And I have thoughts about it. Of course.
See, here's the thing: it was pretty good. And here's where you realize that "good" is a tricky little worm of a word, what with the way it conflates morality and quality. And that blurry little connection between the two is where I am getting muddled.
Because it was good in both ways. Really. I swear it, sort of. I mean, it's not a manual for selfless devotion or anything, but it knows the difference between good and evil. And that's not nothing.
I guess I thought it was going to be either a Revenge of the Nerds sort of fantasy, or a pure mean-girl channeling, written in praise of designer labels, spending money, and being mean.

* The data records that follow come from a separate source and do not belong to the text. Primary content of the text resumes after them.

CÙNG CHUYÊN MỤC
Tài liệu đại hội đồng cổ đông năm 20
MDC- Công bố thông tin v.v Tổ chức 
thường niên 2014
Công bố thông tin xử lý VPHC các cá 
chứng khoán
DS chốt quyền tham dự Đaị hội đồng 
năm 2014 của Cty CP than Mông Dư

But it wasn't exactly either of those, though both were present. It's the story of an outsider who tries to crash the cool group, and as such of course it idolizes the cool group. But it tries, too, to see the feelings at the heart of each girl's existence. Both the foolish painful yearning of the outsider, willing to drop her true friends and her own identity and pretty much everything in between in order to succumb to the power of cool, and the fearful lonely canniness of the mean girl, trying to hold onto her power, self-centered and unkind and astonishingly superficial but still, Goddamnit, human. Right?

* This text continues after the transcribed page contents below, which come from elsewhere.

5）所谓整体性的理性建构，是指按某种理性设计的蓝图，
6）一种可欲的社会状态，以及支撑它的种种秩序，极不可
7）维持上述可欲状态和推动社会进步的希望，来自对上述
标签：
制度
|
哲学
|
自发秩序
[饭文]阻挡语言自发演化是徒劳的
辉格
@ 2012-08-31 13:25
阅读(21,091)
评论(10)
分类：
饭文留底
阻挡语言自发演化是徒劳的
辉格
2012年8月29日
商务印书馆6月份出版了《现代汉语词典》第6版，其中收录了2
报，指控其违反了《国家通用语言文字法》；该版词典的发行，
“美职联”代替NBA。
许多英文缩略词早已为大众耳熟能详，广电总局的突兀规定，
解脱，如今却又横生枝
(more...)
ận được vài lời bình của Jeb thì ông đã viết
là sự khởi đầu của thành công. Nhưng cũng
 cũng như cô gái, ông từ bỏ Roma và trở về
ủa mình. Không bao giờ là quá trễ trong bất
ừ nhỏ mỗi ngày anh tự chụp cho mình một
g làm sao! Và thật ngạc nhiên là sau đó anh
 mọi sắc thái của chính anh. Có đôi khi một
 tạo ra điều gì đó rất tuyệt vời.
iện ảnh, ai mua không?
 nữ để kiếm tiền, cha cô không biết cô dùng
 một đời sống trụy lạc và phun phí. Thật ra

And something about that got to me. When I heard about these books, way back when, Diana was 4 and into princesses and Chestnut was just a nutty 2-year-old. And all I heard was that this evil new series was going to make girls feel like the only thing that mattered was what they wore and how much money they had. It was the antithesis of feminism.
But it isn't so. Yes, it focuses on their wardrobes, but it's with both an interest and a heavy irony; there is a clear narrative awareness of the tininess of their world. I find, really, that I had more problem with the Disney Princesses; there was always this sense that they were entirely good, and their beautiful clothes and faces and bodies were somehow part of that. Golly, they're just so pretty with such beautiful gowns and it's not even on purpose! The Clique makes no such claims; the girls aren't virtuous, their clothes and faces and bodies are explicitly valued, it's not just a happy coincidence. They're both more honest, and more moral. I think so, anyway.
I know that Disney princesses and these books are for different ages, and that there is something to be said for creating an impossible paradigm of virtue that one can never live up to (for me it's Ma in the Little House on the Prarie books), but there's also something to be said for showing characters as flawed and morally shrunken and foolish as ourselves.
If I compare the Clique books to something that is truly loved around here, say the work of Tamora Pierce, it's true that they don't champion the one who is different—the person who is willing, despite the whole world of conformity that exerts in inexorable pressure, to break through that and be herself. And I remain intensely grateful for those books, the ones that show you another way. But it's helpful, too, to maintain empathy for those for whom it's neither possible nor desired to leave the world behind. At least I think it is.
Diana, of course, the reader in question, has her own opinion. Here is what she's had to say to me on the issue:
1) "I think Lisi Harrison is actually a really good writer. You know what? I bet she could even write fantasy books." This is, without question, her highest form of praise.
and
2) "Mommy, I read your blog. And you know, they're not going to twist my brain. You know that, right? They're really not going to."
I agree.
I need to actually read these so I can have an informed opinion, but don’t these books usually have some kind of moral frame so that the meanness and fashion victimhood can be enjoyed guilt-free, without the fear of going over the edge? This was the way with penny dreadfuls and so on in the nineteenth century, and even with stuff like Melrose Place and 90210 or whatever: you show glamorous, sexy people acting in terrible, shallow ways and then they get some kind of comeuppance or minor insight that somehow justifies the representation of their enjoyable shallow lives. You don’t get one without the other.